The moves come as competitors seek ways to provide content to win over customers in a saturated mobile market, and after the No. 3 U.S. wireless carrier and No. 4 rival Sprint Corp ended merger talks last month.
T-Mobile Chief Financial Officer Braxton Carter said last week at an investor conference that the company would now focus on smaller, “tuck-in” acquisitions.
T-Mobile plans to launch a subscription service with advertising next year using Layer3’s technology platform and relationships with content providers. The company will create a “variety of offers,” some low cost, its executives said on a conference call with reporters.
While the industry has shifted to skinnier cable bundles, Denver-based Layer3 TV, founded in 2013, has focused more on traditional pay-TV packages, offering more than 275 high-definition channels and 25,000 on-demand titles in five U.S. cities. The company, started by industry veterans Jeff Binder and Dave Fellows, has marketed itself as a next-generation cable service, offering integration of online content with linear, improved customer service and its own proprietary network for higher quality video.

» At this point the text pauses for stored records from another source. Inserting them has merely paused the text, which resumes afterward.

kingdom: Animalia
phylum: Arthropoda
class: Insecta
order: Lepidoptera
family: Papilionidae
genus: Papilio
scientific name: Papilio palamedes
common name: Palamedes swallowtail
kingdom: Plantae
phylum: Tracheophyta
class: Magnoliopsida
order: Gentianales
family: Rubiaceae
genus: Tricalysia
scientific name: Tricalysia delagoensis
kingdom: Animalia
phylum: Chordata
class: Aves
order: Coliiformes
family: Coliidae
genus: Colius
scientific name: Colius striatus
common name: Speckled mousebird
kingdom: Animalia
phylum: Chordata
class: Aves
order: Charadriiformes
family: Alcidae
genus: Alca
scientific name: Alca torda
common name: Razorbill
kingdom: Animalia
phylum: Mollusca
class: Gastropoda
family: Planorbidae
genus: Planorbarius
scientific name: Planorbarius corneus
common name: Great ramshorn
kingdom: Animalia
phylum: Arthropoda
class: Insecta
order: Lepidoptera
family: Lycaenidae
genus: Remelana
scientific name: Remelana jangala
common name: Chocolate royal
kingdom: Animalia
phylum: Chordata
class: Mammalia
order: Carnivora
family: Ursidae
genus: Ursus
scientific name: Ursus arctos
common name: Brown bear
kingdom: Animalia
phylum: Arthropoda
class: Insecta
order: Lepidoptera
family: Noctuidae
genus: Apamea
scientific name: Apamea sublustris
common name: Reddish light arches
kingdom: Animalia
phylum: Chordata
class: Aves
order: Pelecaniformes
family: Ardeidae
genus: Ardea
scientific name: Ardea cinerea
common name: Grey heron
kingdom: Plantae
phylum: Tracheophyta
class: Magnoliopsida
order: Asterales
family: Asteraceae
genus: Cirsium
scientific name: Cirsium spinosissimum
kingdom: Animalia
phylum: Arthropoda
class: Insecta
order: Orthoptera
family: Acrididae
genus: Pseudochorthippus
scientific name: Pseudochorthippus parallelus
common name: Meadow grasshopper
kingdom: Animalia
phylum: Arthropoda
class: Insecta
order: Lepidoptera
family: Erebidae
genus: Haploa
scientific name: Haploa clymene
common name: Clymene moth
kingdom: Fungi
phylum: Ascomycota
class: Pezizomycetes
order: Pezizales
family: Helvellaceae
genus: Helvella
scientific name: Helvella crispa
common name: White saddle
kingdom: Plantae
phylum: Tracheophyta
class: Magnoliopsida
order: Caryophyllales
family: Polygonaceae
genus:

While T-Mobile will not rule out original content, it will not be a focus to start, Chief Operating Officer Mike Sievert said.
Sprint in November said it would offer unlimited data plan customers free subscriptions to the streaming service Hulu LLC, two months after T-Mobile introduced a similar offer with Netflix Inc.
AT&T Inc, which is in the process of buying Time Warner Inc for $85.4 billion, has already started bundling the premium channel HBO with wireless service.
T-Mobile’s service will enter a crowded market for online television streaming that includes competitors such as AT&T’s DirecTV Now and Dish Network Corp’s Sling TV.